The line-up for this year's Whanganui Literary Festival features a number of celebrated and award-winning New Zealand writers.
One of these is fiction writer and comic artist Sarah Laing. Raised in Palmerston North, Sarah has lived in Munich, New York and Auckland, and currently resides in Wellington. Her latest bookis the daring graphic novel Mansfield and Me, published in 2016 by Victoria University Press to critical acclaim.
This August, Sarah is one of three New Zealand writers travelling to the Edinburgh International Book festival, along with Hera Lindsay Bird and Courtney Sina Meredith. They will be accompanied by WORD Christchurch programme director and former Whanganui Literary Festival guest Rachael King. In Edinburgh, Sarah will run a reading workshop on the work of Katherine Mansfield, and give a talk on graphic novels.
Sarah is having a busy year, with appearances at Auckland Writer's Festival, Going West, Marlborough Book Festival and more.
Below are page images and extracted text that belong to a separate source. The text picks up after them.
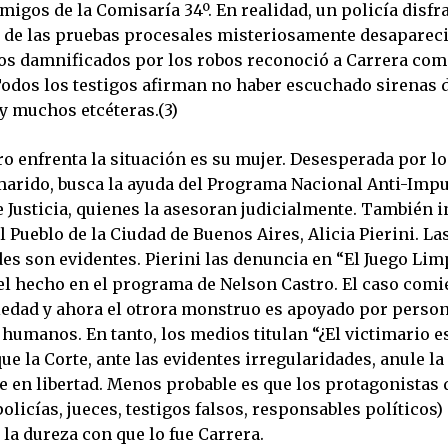
igos de la Comisaría 34º. En realidad, un policía disfr
te de las pruebas procesales misteriosamente desaparec
os damnificados por los robos reconoció a Carrera como
Todos los testigos afirman no haber escuchado sirenas 
y muchos etcéteras.(3)
o enfrenta la situación es su mujer. Desesperada por lo
marido, busca la ayuda del Programa Nacional Anti-Imp
 Justicia, quienes la asesoran judicialmente. También i
 Pueblo de la Ciudad de Buenos Aires, Alicia Pierini. La
es son evidentes. Pierini las denuncia en “El Juego Lim
del hecho en el programa de Nelson Castro. El caso comi
edad y ahora el otrora monstruo es apoyado por person
humanos. En tanto, los medios titulan “¿El victimario es
ue la Corte, ante las evidentes irregularidades, anule la
e en libertad. Menos probable es que los protagonistas 
olicías, jueces, testigos falsos, responsables políticos)
la dureza con que lo fue Carrera.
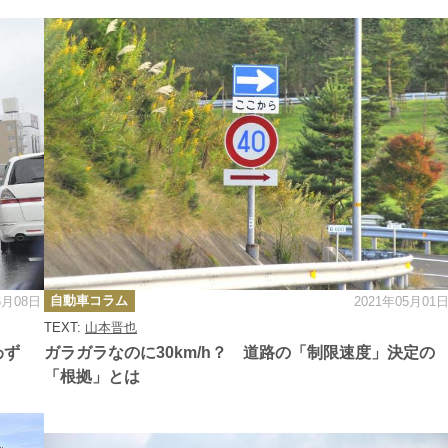
カ
自動車コラム
6月08日
2021年05月01
テ
ゴ
TEXT:
山本晋也
リ
ー
わず
ガラガラなのに30km/h？ 道路の「制限速度」決定の
「根拠」とは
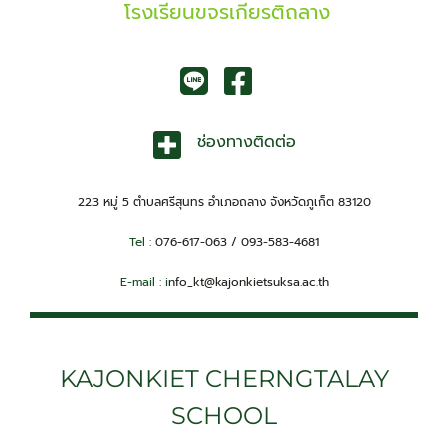
โรงเรียนขจรเกียรติถลาง
ช่องทางติดต่อ
223 หมู่ 5 ตำบลศรีสุนทร อำเภอถลาง จังหวัดภูเก็ต 83120
Tel :
076-617-063 / 093-583-4681
E-mail : i
nfo_kt@kajonkietsuksa.ac.th
KAJONKIET CHERNGTALAY
SCHOOL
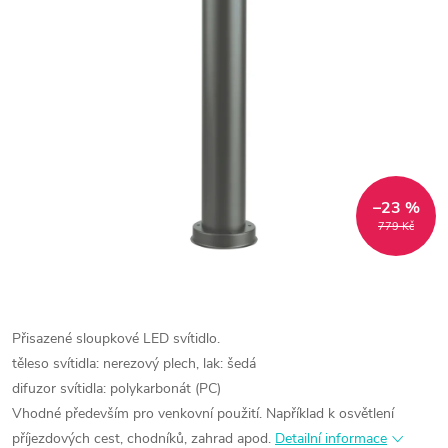
–23 %
779 Kč
Přisazené sloupkové LED svítidlo.
těleso svítidla: nerezový plech, lak: šedá
difuzor svítidla: polykarbonát (PC)
Vhodné především pro venkovní použití. Například k osvětlení
příjezdových cest, chodníků, zahrad apod.
Detailní informace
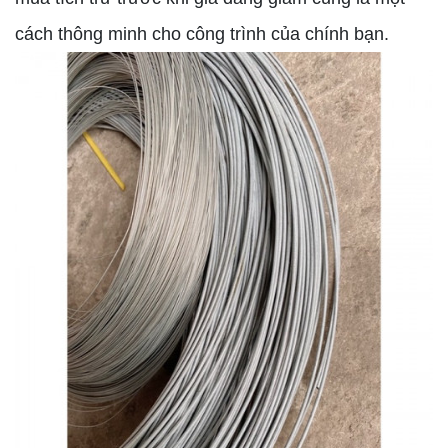
cách thông minh cho công trình của chính bạn.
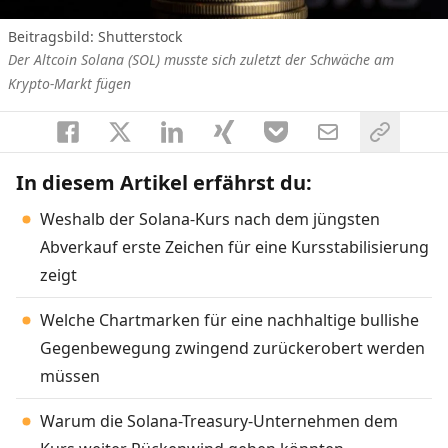
Beitragsbild: Shutterstock
Der Altcoin Solana (SOL) musste sich zuletzt der Schwäche am
Krypto-Markt fügen
In diesem Artikel erfährst du:
Weshalb der Solana-Kurs nach dem jüngsten
Abverkauf erste Zeichen für eine Kursstabilisierung
zeigt
Welche Chartmarken für eine nachhaltige bullishe
Gegenbewegung zwingend zurückerobert werden
müssen
Warum die Solana-Treasury-Unternehmen dem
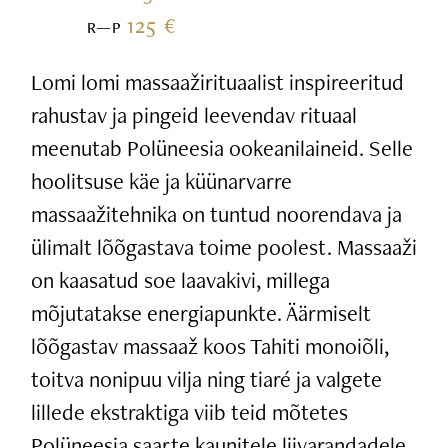
125 €
R—P
Lomi lomi massaažirituaalist inspireeritud
rahustav ja pingeid leevendav rituaal
meenutab Polüneesia ookeanilaineid. Selle
hoolitsuse käe ja küünarvarre
massaažitehnika on tuntud noorendava ja
ülimalt lõõgastava toime poolest. Massaaži
on kaasatud soe laavakivi, millega
mõjutatakse energiapunkte. Äärmiselt
lõõgastav massaaž koos Tahiti monoiõli,
toitva nonipuu vilja ning tiaré ja valgete
lillede ekstraktiga viib teid mõtetes
Polüneesia saarte kaunitele liivarandadele.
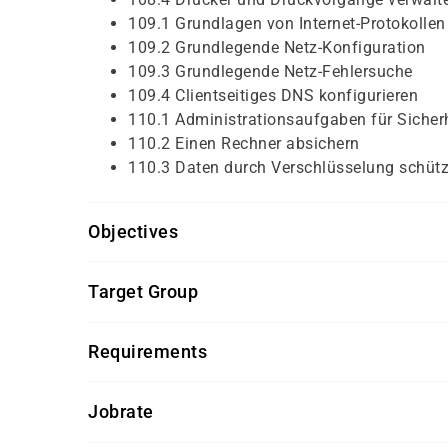
109.1 Grundlagen von Internet-Protokollen
109.2 Grundlegende Netz-Konfiguration
109.3 Grundlegende Netz-Fehlersuche
109.4 Clientseitiges DNS konfigurieren
110.1 Administrationsaufgaben für Sicher
110.2 Einen Rechner absichern
110.3 Daten durch Verschlüsselung schüt
Objectives
Für diesen Kurs sollten die Kursteilnehmer/-inn
Target Group
Besuch der Kurse des LPIC-1-Vorbereitungs
Dieser Kurs richtet sich an erfahrene Linux-Admi
praktische Linux-Erfahrung seit mindeste
Requirements
Getränke und Snacks sind im Seminarpreis enth
Jobrate
100%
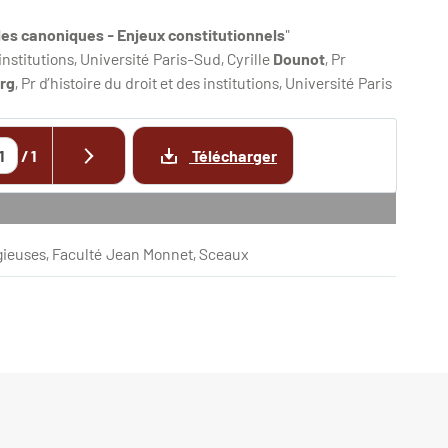
les canoniques - Enjeux constitutionnels
"
s institutions, Université Paris-Sud, Cyrille
Dounot
, Pr
rg
, Pr d’histoire du droit et des institutions, Université Paris
/
1
Télécharger
igieuses, Faculté Jean Monnet, Sceaux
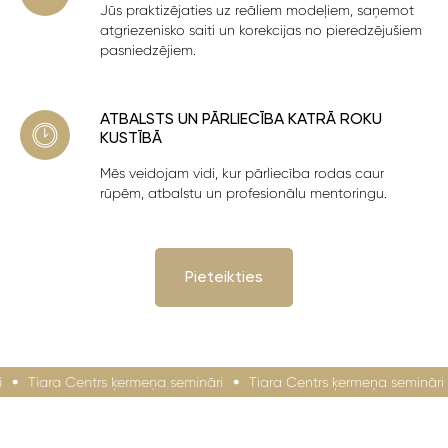
Jūs praktizējaties uz reāliem modeļiem, saņemot
atgriezenisko saiti un korekcijas no pieredzējušiem
pasniedzējiem.
ATBALSTS UN PĀRLIECĪBA KATRĀ ROKU
KUSTĪBĀ
Mēs veidojam vidi, kur pārliecība rodas caur
rūpēm, atbalstu un profesionālu mentoringu.
Pieteikties
Tiara Centrs ķermeņa semināri
Tiara Centrs ķermeņa semināri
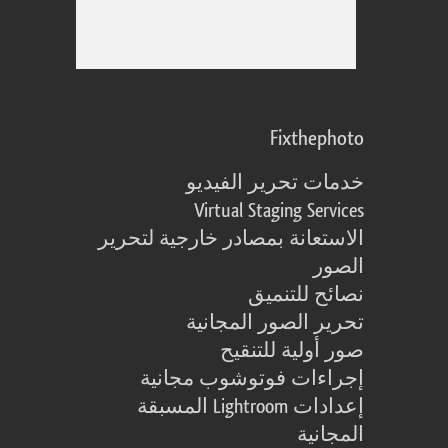
Fixthephoto
خدمات تحرير الفيديو
Virtual Staging Services
الاستعانة بمصادر خارجية لتحرير
الصور
نصائح للتنميق
تحرير الصور المجانية
صور أولية للتنقيح
إجراءات فوتوشوب مجانية
إعدادات Lightroom المسبقة
المجانية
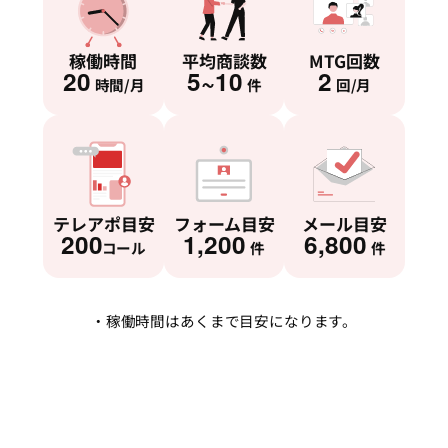
稼働時間
平均商談数
MTG回数
20
5~10
2
時間/月
件
回/月
テレアポ目安
フォーム目安
メール目安
200
1,200
6,800
コール
件
件
・稼働時間はあくまで目安になります。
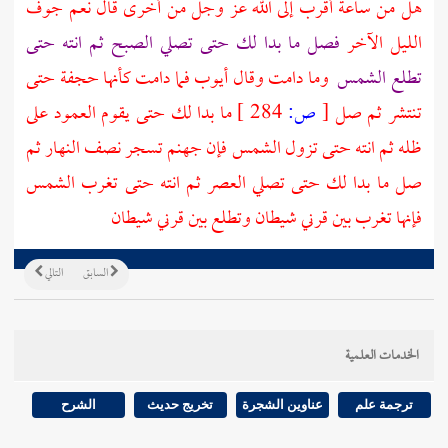
هل من ساعة أقرب إلى الله عز وجل من أخرى قال نعم جوف
الليل الآخر
فصل ما بدا لك حتى تصلي الصبح ثم انته حتى
تطلع الشمس
وما دامت وقال
أيوب
فما دامت كأنها حجفة حتى
تنتشر ثم صل
[
ص:
284 ]
ما بدا لك حتى يقوم العمود على
ظله ثم انته حتى تزول الشمس فإن جهنم تسجر نصف النهار ثم
صل ما بدا لك حتى تصلي العصر ثم انته حتى تغرب الشمس
فإنها تغرب بين قرني شيطان وتطلع بين قرني شيطان
السابق
التالي
الخدمات العلمية
ترجمة علم
عناوين الشجرة
تخريج حديث
الشرح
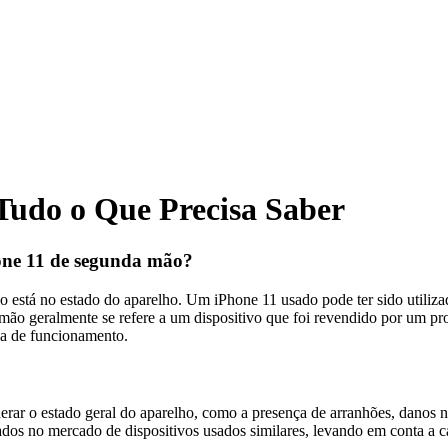
udo o Que Precisa Saber
one 11 de segunda mão?
está no estado do aparelho. Um iPhone 11 usado pode ter sido utilizado
ão geralmente se refere a um dispositivo que foi revendido por um prop
ia de funcionamento.
erar o estado geral do aparelho, como a presença de arranhões, danos n
ados no mercado de dispositivos usados similares, levando em conta a 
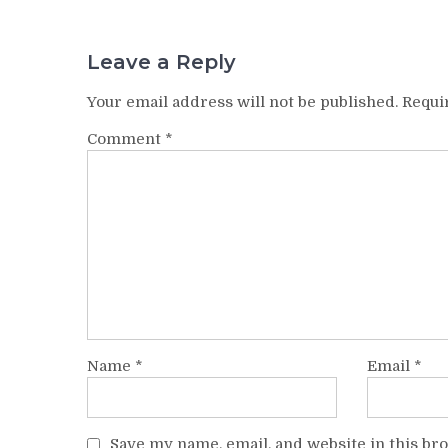
Leave a Reply
Your email address will not be published.
Requi
Comment
*
Name
*
Email
*
Save my name, email, and website in this br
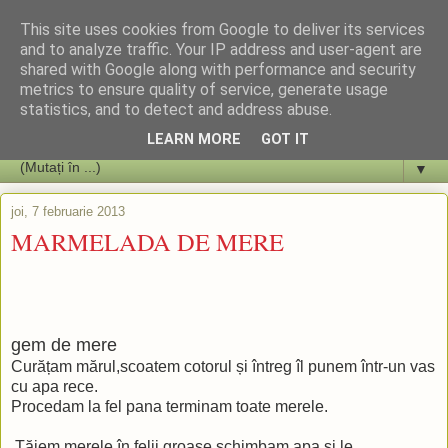
This site uses cookies from Google to deliver its services
and to analyze traffic. Your IP address and user-agent are
shared with Google along with performance and security
metrics to ensure quality of service, generate usage
statistics, and to detect and address abuse.
LEARN MORE
GOT IT
▼
joi, 7 februarie 2013
MARMELADA DE MERE
gem de mere
Curățam mărul,scoatem cotorul și întreg îl punem într-un vas
cu apa rece.
Procedam la fel pana terminam toate merele.
Tăiem merele în felii groase,schimbam apa și le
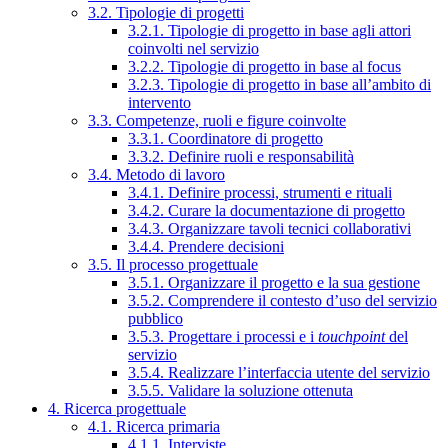
3.2. Tipologie di progetti
3.2.1. Tipologie di progetto in base agli attori
coinvolti nel servizio
3.2.2. Tipologie di progetto in base al focus
3.2.3. Tipologie di progetto in base all’ambito di
intervento
3.3. Competenze, ruoli e figure coinvolte
3.3.1. Coordinatore di progetto
3.3.2. Definire ruoli e responsabilità
3.4. Metodo di lavoro
3.4.1. Definire processi, strumenti e rituali
3.4.2. Curare la documentazione di progetto
3.4.3. Organizzare tavoli tecnici collaborativi
3.4.4. Prendere decisioni
3.5. Il processo progettuale
3.5.1. Organizzare il progetto e la sua gestione
3.5.2. Comprendere il contesto d’uso del servizio
pubblico
3.5.3. Progettare i processi e i
touchpoint
del
servizio
3.5.4. Realizzare l’interfaccia utente del servizio
3.5.5. Validare la soluzione ottenuta
4. Ricerca progettuale
4.1. Ricerca primaria
4.1.1. Interviste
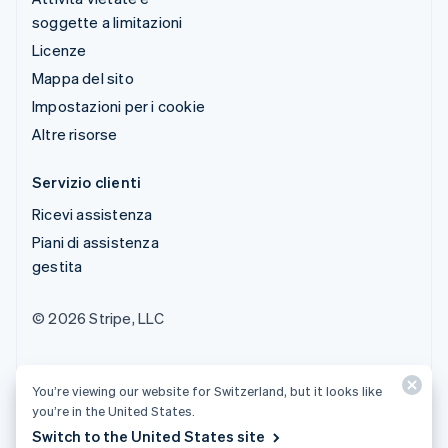
soggette a limitazioni
Licenze
Mappa del sito
Impostazioni per i cookie
Altre risorse
Servizio clienti
Ricevi assistenza
Piani di assistenza
gestita
© 2026 Stripe, LLC
You’re viewing our website for Switzerland, but it looks like
you’re in the United States.
Switch to the United States site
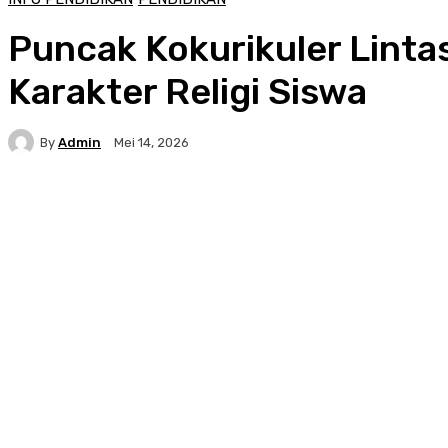
Puncak Kokurikuler Linta
Karakter Religi Siswa
By
Admin
Mei 14, 2026
Facebook
WhatsApp
Telegram
Menc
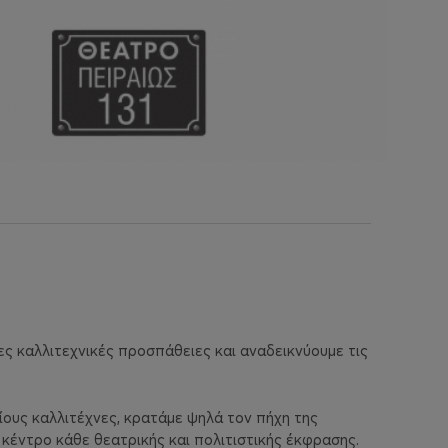
έες καλλιτεχνικές προσπάθειες και αναδεικνύουμε τις
ίους καλλιτέχνες, κρατάμε ψηλά τον πήχη της
κέντρο κάθε θεατρικής και πολιτιστικής έκφρασης.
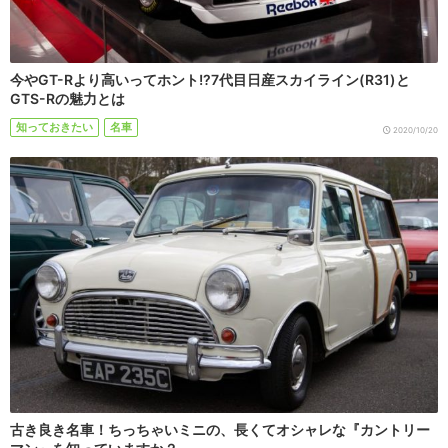
今やGT-Rより高いってホント!?7代目日産スカイライン(R31)と
GTS-Rの魅力とは
知っておきたい
名車
2020/10/20
古き良き名車！ちっちゃいミニの、長くてオシャレな『カントリー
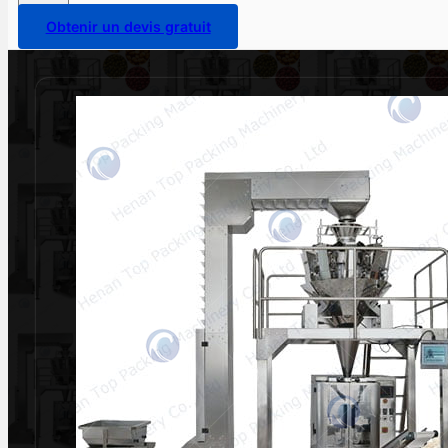
Obtenir un devis gratuit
This October she will join us in Whanganui, where we will be treated to a discussion and slideshow about Mansfield and Me, and Sarah's other projects, including her popular comic blog Let Me Be Frank. The blog features regular comics on a range of subjects including procrastination, cats, diabetes, music, parenting, ambition and self-doubt. The comic form and Sarah's unique drawing style are particularly suited to the personal nature of much of the material. Mansfield and Me charts the author's development of a writing career alongside the life of one of her literary heroes, Katherine Mansfield. The interwoven chapters find multiple intersections between their lives: from holidays at Days Bay to Her First Ball, to family, relationships and illness.
Reviewer Sarah Forster writes: "This book is a fabulous piece of work, and one that will stick around in Mansfield's oeuvre, ensuring Sarah Laing's name stays in the public consciousness. And that it ought to." Paula Green writes: "Mansfield and Woolf wanted to showcase a new way of writing - Sarah has picked up that torch. This is groundbreaking. It deserves an international audience."
Sarah's appearance at Edinburgh will help bring international attention to her work. Here in Whanganui, we look forward to expanding the local audience.